Sunday, February 20, 2011

            Have you ever felt like you always screw everything up? Or that no matter how much somebody means to you, you always let them slip through your fingers? I do. No matter how hard I try, my fear always seems to conquer my bravery, Especially when it comes to relationships. If I let a person get too close to my heart, it scares me. Why? Because in the past, whenever I’ve let someone get that close, all they’ve done is break it. I don’t date very many people because of it. I’ve been through it all. They break up with you for someone prettier than you are, or someone who puts out. Yes, I had a guy dump me because I didn’t want to sleep with him. I once fell for my best friend, who said he loved me, only for him to say forget it when someone better came along.

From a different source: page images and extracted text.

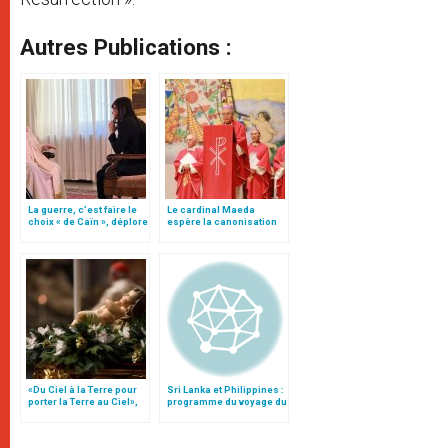
Autres Publications :
La guerre, c’est faire le
Le cardinal Maeda
choix « de Caïn », déplore
espère la canonisation
le pape François
du bienheureux Justo
Takayama Ukon
«Du Ciel à la Terre pour
Sri Lanka et Philippines :
porter la Terre au Ciel»,
programme du voyage du
par Mgr Francesco Follo
pape François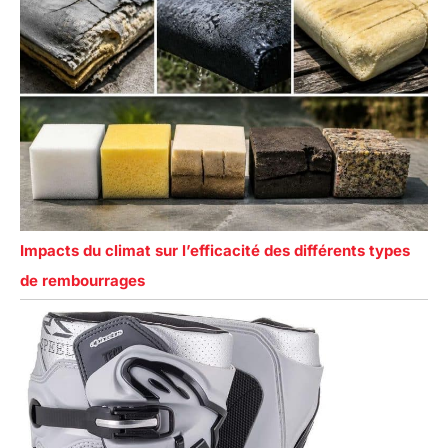
Impacts du climat sur l’efficacité des différents types
de rembourrages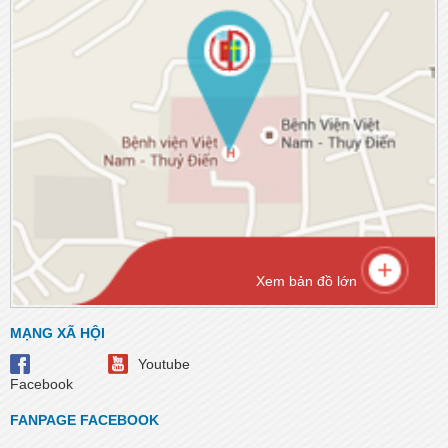
Xem bản đồ lớn
MẠNG XÃ HỘI
Youtube
Facebook
FANPAGE FACEBOOK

I’ve had multiple guys tell me how beautiful I was and all that crap that they tell you until it comes down to actually committing to a relationship, and then they suddenly change their minds. Call me crazy, but I want to meet a guy who thinks poetically and does all that cheesy stuff, like write you poems, and sing you songs. The secret is, all of that cheesy stuff shows that they care, and means more than anything else. Those are the kind of things that show you who really care about you. If you’re reading this, because you know who you are, Last summer, he didn’t win. I never chose him. It was you all along, I just couldn’t make you see that. Yes, I was stupid. But it was only because I was scared of letting somebody in. I am scared to let you know exactly how I feel, because I don’t like the feeling of vulnerability that comes with it. I don’t like knowing that if I gave you my heart, the slightest little thing could break it, because heartbreak is not something I want to experience again. & most of all, I’m sorry.. And I wish there was a way we could make it work. I don’t care about the distance. I just care about you, to be honest. I’m also sorry it took too long for me to realize what mistake I was making, and I would give anything to go back and change it.